В то же время, конечно, не все подчиненные барона были такими же бессребренниками, как он сам, и торговые операции с реквизированной «добычей» давали немало возможностей для личного обогащения, тем более что отчетности, в том числе и денежной, Унгерн не любил. Но те, кто обманывал доверие генерала, подвергались жестокому наказанию, и печальные примеры офицера-казнокрада, умершего под палками, или интенданта, закупившего недоброкачественный фураж и заставленного в присутствии барона съесть всю пробу сена, непригодного для лошадей, – должны были остановить и заставить задуматься их возможных последователей.
Принятая в войсках Унгерна система наказаний стала другой излюбленной темой россказней о «кровавом бароне». Многое в них преувеличивалось, хотя понятие «палочной дисциплины» было для его подчиненных отнюдь не отвлеченным и не образным. «Вы считаете, что было [бы] хорошо восстановить эту систему всюду?» – передает диалог с Унгерном «общественный обвинитель» ново-николаевского процесса. – «Хорошо». – «И по отношению к офицерам?» – «То же самое». – «Значит, вы считаете, что дисциплина, которая была в войсках при Павле, при Николае I, – это правильно?» – «Правильно».
Отметим здесь принципиальное непонимание «собеседниками» друг друга: если для коммунистического прокурора Императоры Павел и Николай – это пугала, сами имена которых являются отталкивающими ярлыками, то для русского офицера с ними связаны воспоминания о славных боевых страницах, которым отнюдь не мешали павловские (и суворовские, о чем есть упоминание в «Науке побеждать»!) палки и николаевские шпицрутены. За коммунистом стоит отвлеченная идея, в теории ужасающаяся телесным наказаниям, но допускающая децимации [159] и систему заложников; за офицером же – взгляд на всемирную военную практику, лишь в начале ХХ века отказавшуюся от этих наказаний.

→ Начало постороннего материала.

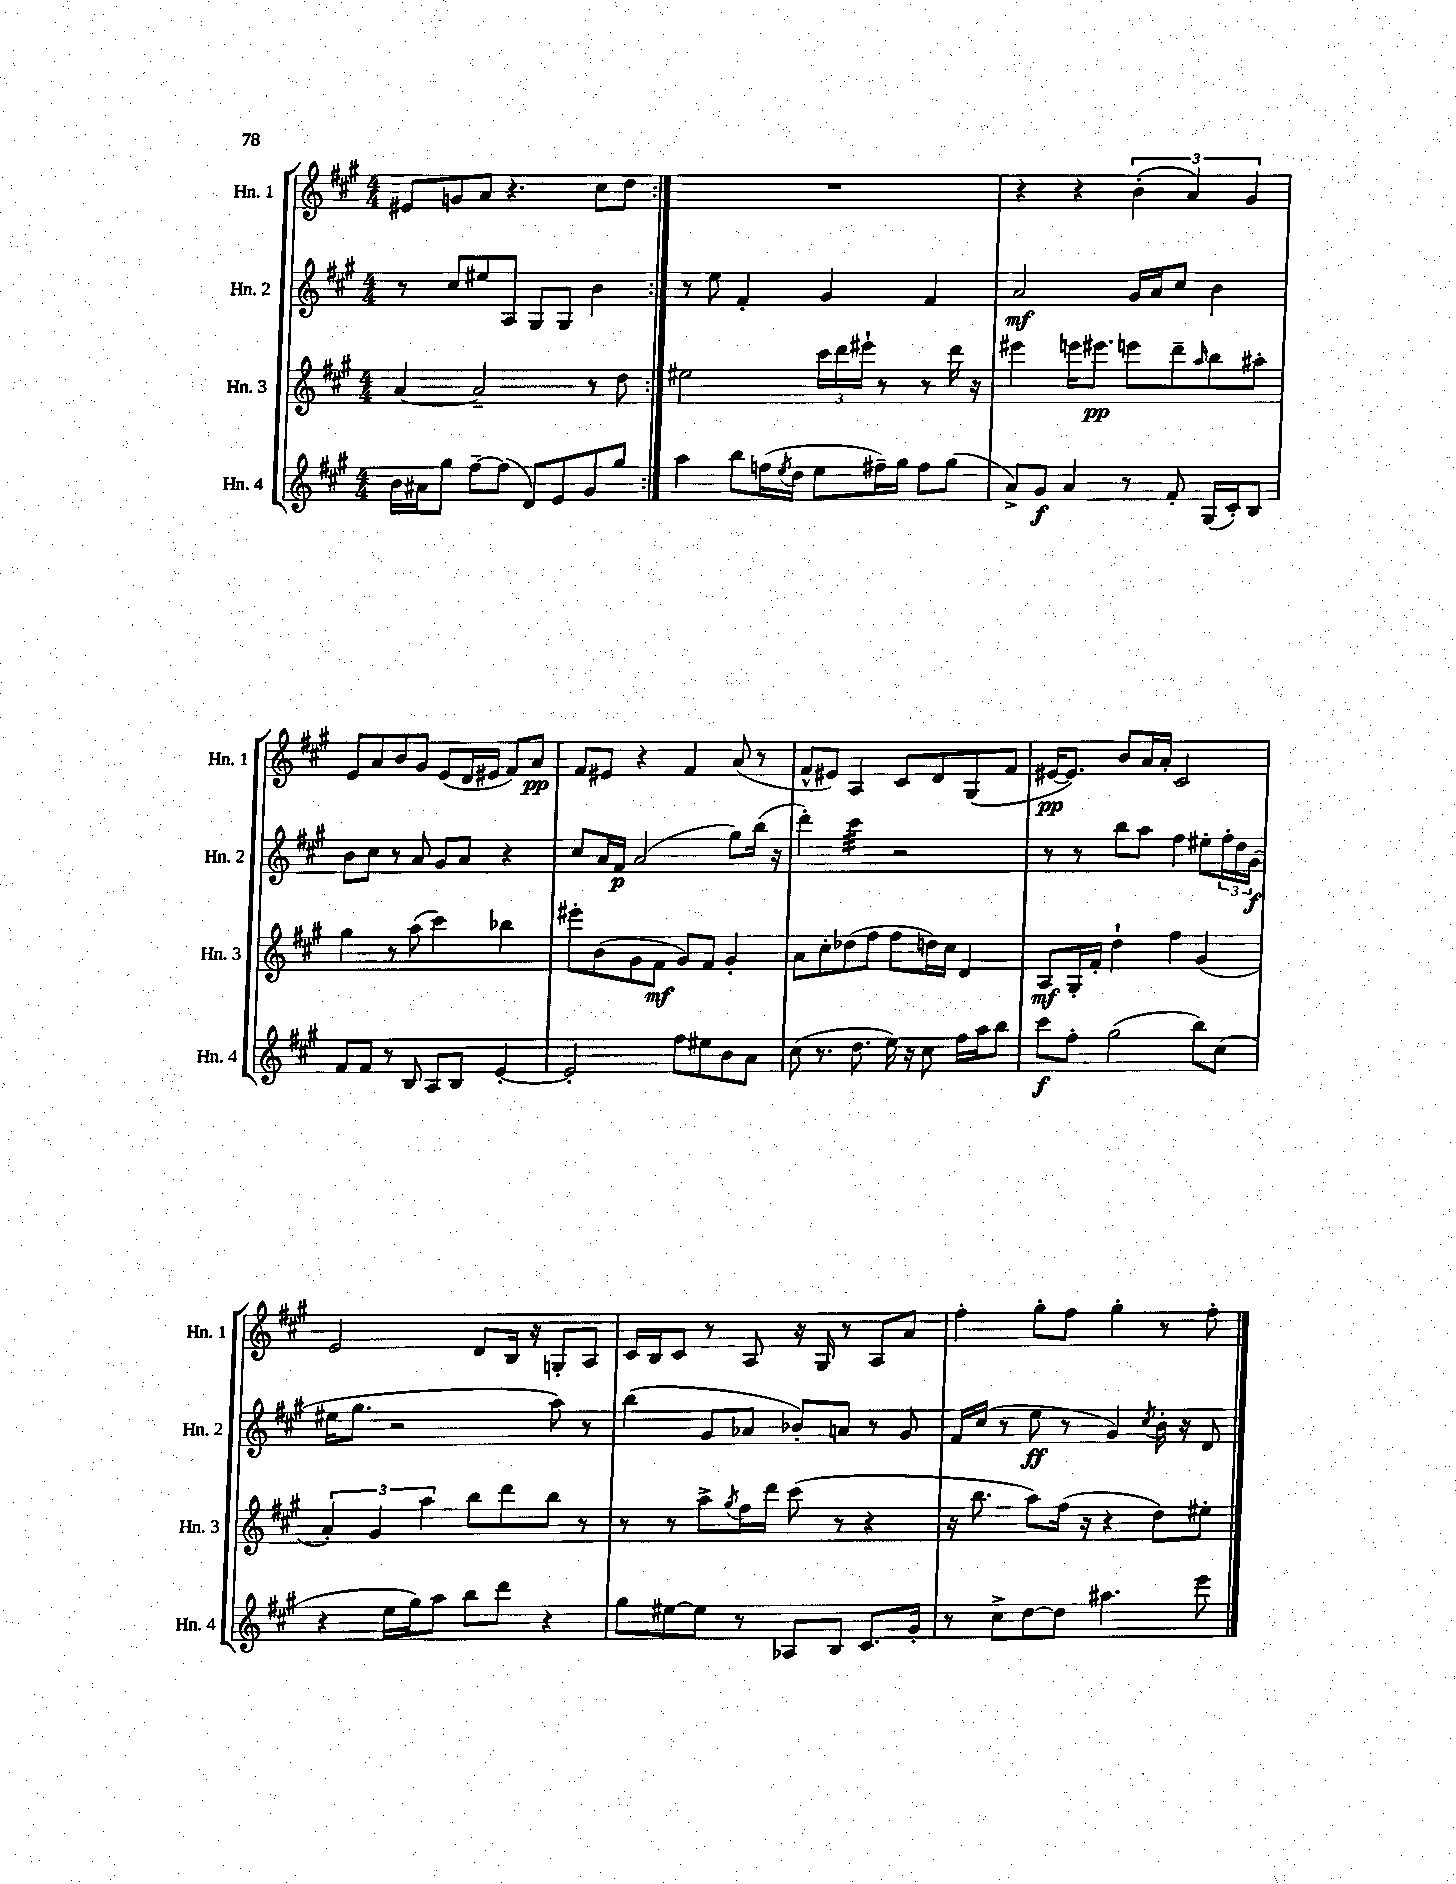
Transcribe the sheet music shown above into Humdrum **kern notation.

**kern	**kern	**kern	**kern
*staff4	*staff3	*staff2	*staff1
*clefG2	*clefG2	*clefG2	*clefG2
*k[f#c#g#]	*k[f#c#g#]	*k[f#c#g#]	*k[f#c#g#]
*M4/4	*M4/4	*M4/4	*M4/4
16b	[4a	8r	8e#
16a#	.	.	.
8gg#	.	8cc#	8g
[8ff#~	2a~]	8ee#	8a
(8ff#]	.	8A	4.r
8d)	.	8G#	.
8e	.	8G#	.
8g#	8r	4b	8cc#
8gg#	8dd	.	8dd
=:|!	=:|!	=:|!	=:|!
4aa	2ee#	8r	1r
.	.	8ee	.
8bb	.	4f#'	.
(16ff	.	.	.
8qee	.	.	.
16dd	.	.	.
8ee	24ccc#	4g#	.
.	24ddd	.	.
.	24eee#`	.	.
16ff#~)	8r	.	.
16gg#	.	.	.
8ff#	8r	4f#	.
(8gg#	16ddd	.	.
.	16r	.	.
=	=	=	=
8a^)	4eee#	2a	4r
8g#	.	.	.
4a	16eee	.	4r
.	8.eee#	.	.
8r	8eee	16g#	(6b'
.	.	16a	.
8f#'	8ddd~	8cc#	.
.	.	.	6a)
.	16qqaa	.	.
(16G#	8bb	4b	.
16c#')	.	.	.
.	.	.	6g#
8B	8aa#'	.	.
=	=	=	=
8f#	4gg#	8b	8e
8f#	.	8cc#	8a
8r	8r	8r	8b
8B	(8aa	8a	8g#
8A	4ccc#)	8g#	(8e
8B	.	8a	16d
.	.	.	16e#
[4e'	4bb-	4r	8f#)
.	.	.	8a
=	=	=	=
2e']	8eee#'	8cc#	8f#
.	(8b	16a	8e#
.	.	16f#	.
.	8g#	(2a	4r
.	8f#	.	.
8ff#	8g#)	.	4f#
8ee#	8f#	.	.
8b	4g#'	8gg#)	(8a
8a	.	(16bb	8r
.	.	16r	.
=	=	=	=
(8cc#	8a	4ddd')	8f#^^
8.r	8cc#'	.	8e#)
.	(8dd-	4ccc#	4A
8.dd	.	.	.
.	8ff#	.	.
16ee)	8ff#	2r	8c#
16r	.	.	.
8cc#	16dd)	.	8d
.	16cc#	.	.
16ff#	4d	.	(8G#
16aa	.	.	.
8bb	.	.	8f#
=	=	=	=
8ccc#	8A	8r	[16e#
.	.	.	8.e#])
8ff#'	16G#'	8r	.
.	16f#'	.	.
(2gg#	4dd`	8bb	8b
.	.	8aa	16a
.	.	.	16a'
.	4ff#	4ff#	2c#
8bb)	(4g#	8ee#'	.
(8cc#	.	24ff#'	.
.	.	24dd	.
.	.	(24g#	.
=	=	=	=
4r	6a')	16ee#	2e
.	.	8.gg#	.
.	6g#	.	.
16ee	.	2r	.
16gg#)	.	.	.
.	6aa	.	.
8aa	.	.	.
8bb	8bb	.	8d
8ddd	8ddd	.	16B
.	.	.	16r
4r	8bb	8aa)	8G'
.	8r	8r	8A
=	=	=	=
8gg#	8r	(4bb	16c#
.	.	.	16B
[8ee#	8r	.	8c#
8ee#]	8aa^	8g#	8r
.	8qgg#	.	.
8r	16ff#	8a-	8A
.	16ddd	.	.
8A-	(8ccc#	8b-')	16r
.	.	.	16G#
8B	8r	8a	8r
8.c#	4r	8r	8A
.	.	8g#	8a
16g#'	.	.	.
=	=	=	=
8r	16r	16f#	4ff#'
.	8.bb	(16cc#	.
8cc#^	.	8r	.
[8dd	8aa)	8ee	8gg#'
8dd]	(16ff#	8r	8ff#
.	16r	.	.
4.aa#	4r	4g#)	4gg#'
.	.	8qcc#	.
.	8dd)	16b'	8r
.	.	16r	.
8eee	8ee#'	8d	8ff#'
==	==	==	==
*-	*-	*-	*-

Упоминают мемуаристы и о манере Унгерна загонять провинившихся на крыши домов, однако эта мера, при всей своей необычности, не выглядит простым самодурством. «Зимой, – рассказывает современник, – барон не сажал на губу [160] : арестованный, одетый в теплую доху, выпроваживался на крышу, и там, особенно в пургу, судорожно цеплялся за печную трубу, чтобы не быть сдутым с 20-метровой высоты на чуть припорошенную снегом промерзшую даурскую землю. Трое суток такого сидения превращали в образцовых солдат самых распущенных и недисциплинированных людей». И неудивительно, что мемуарист, бывший в 1920 году юнкером, вспоминал, как его однокашники «как только где-либо усматривали барона, так опрометью кидались в броневую коробку [161] , закрывали дверь и через бойницы следили, куда продвигается опасность».